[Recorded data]
⟨
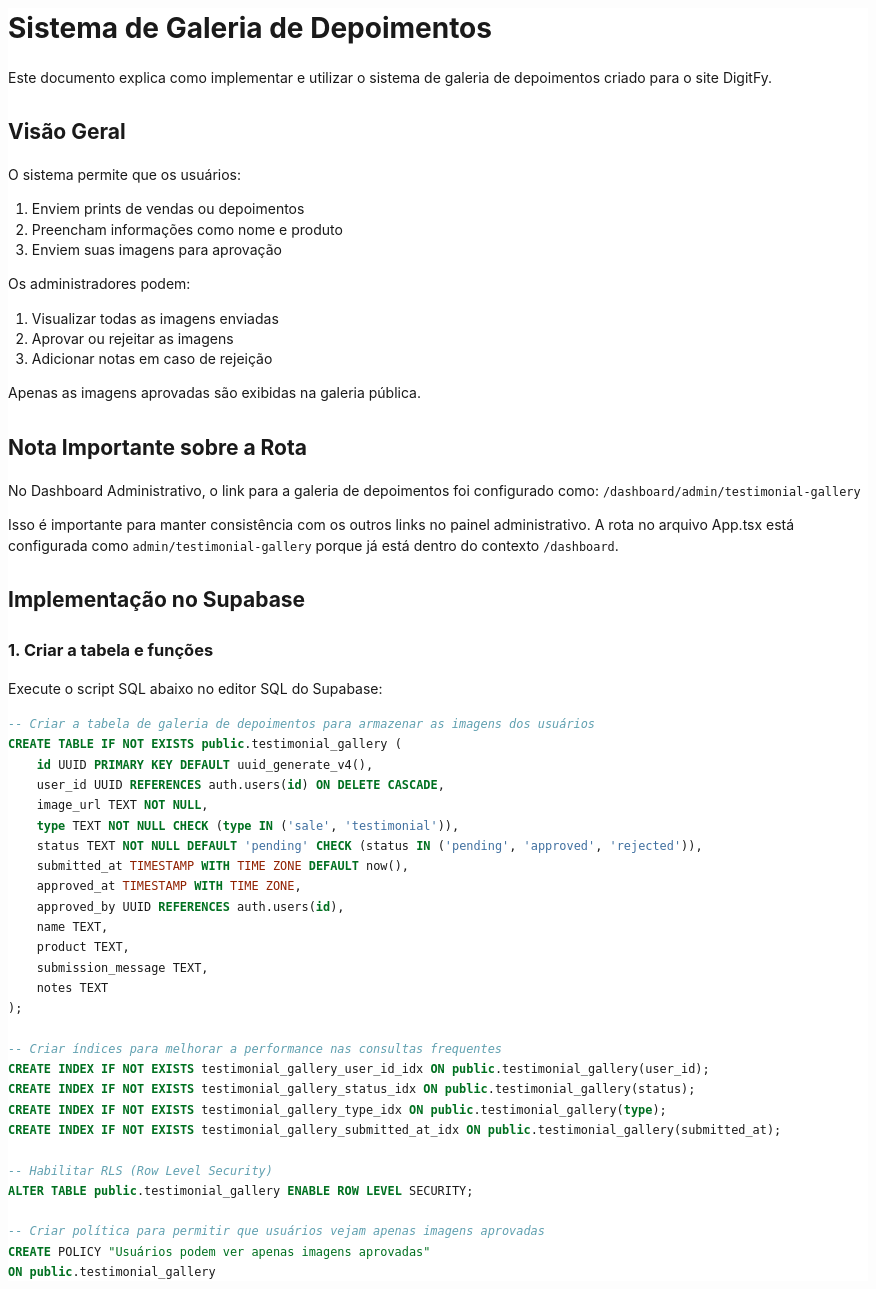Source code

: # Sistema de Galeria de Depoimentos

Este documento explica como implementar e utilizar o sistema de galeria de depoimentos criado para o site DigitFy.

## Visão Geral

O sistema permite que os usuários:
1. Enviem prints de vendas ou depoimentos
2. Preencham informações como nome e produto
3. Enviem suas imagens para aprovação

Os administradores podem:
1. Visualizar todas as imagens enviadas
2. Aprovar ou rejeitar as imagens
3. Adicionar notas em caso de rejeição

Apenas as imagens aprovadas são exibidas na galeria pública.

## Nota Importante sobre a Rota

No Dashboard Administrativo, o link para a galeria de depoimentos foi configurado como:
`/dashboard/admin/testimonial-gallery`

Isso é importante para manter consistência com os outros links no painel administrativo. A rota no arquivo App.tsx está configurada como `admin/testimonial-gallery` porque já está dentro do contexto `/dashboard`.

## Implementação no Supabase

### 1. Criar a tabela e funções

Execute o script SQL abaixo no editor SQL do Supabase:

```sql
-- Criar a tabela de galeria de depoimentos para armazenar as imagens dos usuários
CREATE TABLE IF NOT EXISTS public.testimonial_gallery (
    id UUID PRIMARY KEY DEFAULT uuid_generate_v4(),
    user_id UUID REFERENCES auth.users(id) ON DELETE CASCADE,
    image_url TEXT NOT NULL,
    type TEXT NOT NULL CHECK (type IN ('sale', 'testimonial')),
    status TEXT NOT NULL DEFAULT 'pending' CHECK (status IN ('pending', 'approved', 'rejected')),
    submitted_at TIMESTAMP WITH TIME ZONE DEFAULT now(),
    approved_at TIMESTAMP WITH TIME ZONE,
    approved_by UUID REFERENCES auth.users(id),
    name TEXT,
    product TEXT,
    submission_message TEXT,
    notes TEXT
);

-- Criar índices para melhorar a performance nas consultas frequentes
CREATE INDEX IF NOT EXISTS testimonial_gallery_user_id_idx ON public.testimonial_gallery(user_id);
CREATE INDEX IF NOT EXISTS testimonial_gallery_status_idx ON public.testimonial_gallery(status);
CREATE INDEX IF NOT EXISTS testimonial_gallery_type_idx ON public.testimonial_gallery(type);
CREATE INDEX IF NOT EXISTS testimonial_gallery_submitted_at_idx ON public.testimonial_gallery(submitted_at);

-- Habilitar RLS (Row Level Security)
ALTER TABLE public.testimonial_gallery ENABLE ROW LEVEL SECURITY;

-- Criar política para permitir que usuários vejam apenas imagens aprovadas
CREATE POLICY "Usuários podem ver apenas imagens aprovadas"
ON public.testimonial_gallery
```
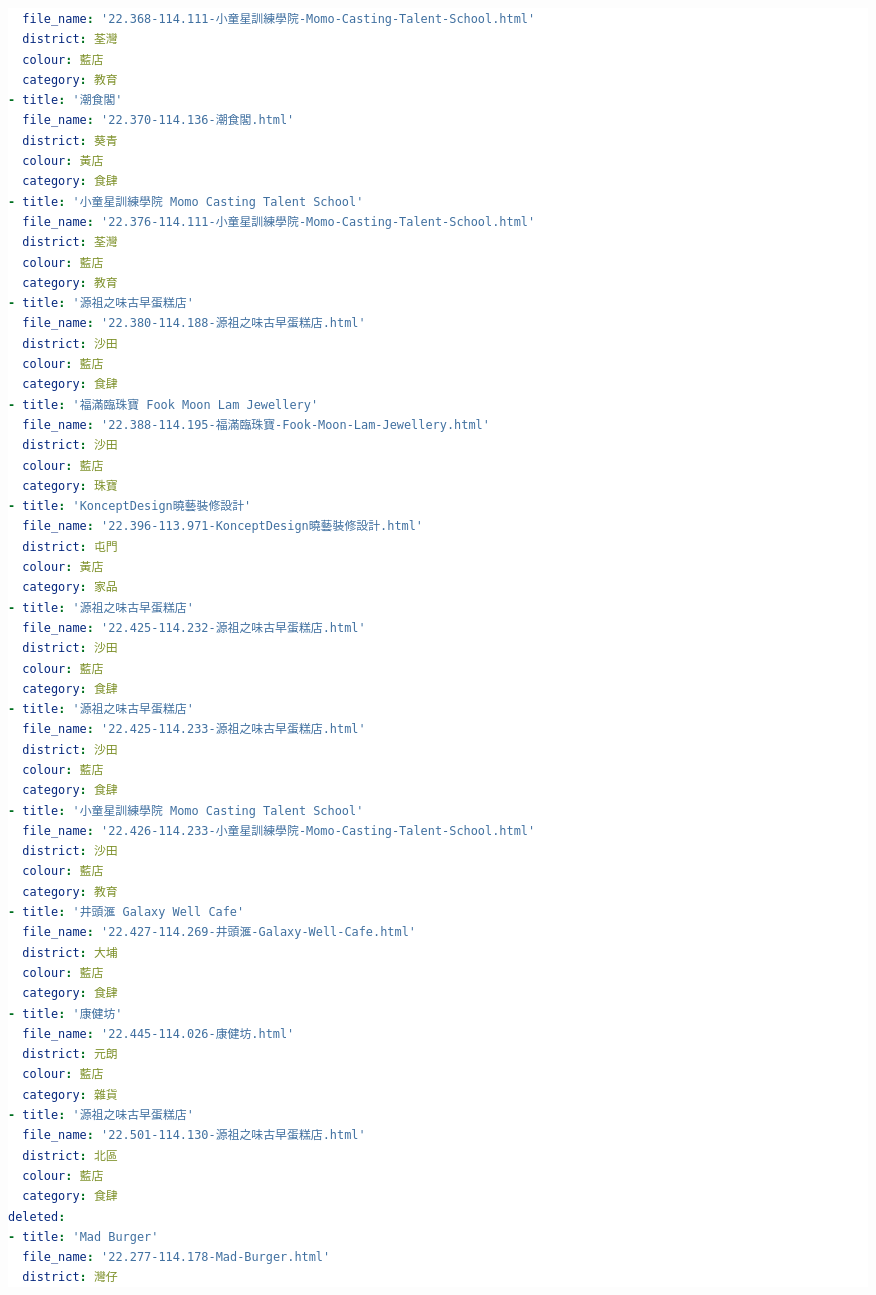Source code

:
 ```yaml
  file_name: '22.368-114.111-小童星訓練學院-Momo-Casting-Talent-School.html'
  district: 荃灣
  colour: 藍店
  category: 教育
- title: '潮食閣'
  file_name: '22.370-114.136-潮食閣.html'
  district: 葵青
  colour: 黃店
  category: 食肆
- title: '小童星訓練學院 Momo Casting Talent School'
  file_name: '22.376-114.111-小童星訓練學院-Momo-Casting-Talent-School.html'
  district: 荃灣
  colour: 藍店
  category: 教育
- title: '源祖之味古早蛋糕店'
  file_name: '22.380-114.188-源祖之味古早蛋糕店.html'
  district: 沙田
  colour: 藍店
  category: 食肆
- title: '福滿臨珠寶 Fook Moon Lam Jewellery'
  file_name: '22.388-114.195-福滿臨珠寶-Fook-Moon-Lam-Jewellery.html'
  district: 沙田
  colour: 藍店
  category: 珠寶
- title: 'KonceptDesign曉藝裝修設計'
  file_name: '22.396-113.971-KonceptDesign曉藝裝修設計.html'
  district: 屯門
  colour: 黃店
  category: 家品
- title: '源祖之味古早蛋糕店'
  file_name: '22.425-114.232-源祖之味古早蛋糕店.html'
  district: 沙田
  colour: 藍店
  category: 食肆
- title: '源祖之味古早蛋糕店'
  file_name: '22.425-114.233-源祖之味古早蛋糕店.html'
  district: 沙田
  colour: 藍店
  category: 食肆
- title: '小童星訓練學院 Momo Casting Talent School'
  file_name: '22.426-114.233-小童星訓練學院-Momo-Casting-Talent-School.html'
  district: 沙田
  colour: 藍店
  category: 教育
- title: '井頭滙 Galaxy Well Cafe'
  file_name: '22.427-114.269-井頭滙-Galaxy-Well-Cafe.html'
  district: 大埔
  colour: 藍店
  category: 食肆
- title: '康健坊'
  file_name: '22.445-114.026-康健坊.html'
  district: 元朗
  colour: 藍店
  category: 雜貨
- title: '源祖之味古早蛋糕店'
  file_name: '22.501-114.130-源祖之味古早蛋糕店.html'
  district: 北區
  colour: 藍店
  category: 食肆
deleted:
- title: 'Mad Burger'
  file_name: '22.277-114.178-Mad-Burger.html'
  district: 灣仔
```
⟩
Task details =
Lines in the data that include the word "TIME" should all be copied.

Task response =
    submitted_at TIMESTAMP WITH TIME ZONE DEFAULT now(),
    approved_at TIMESTAMP WITH TIME ZONE,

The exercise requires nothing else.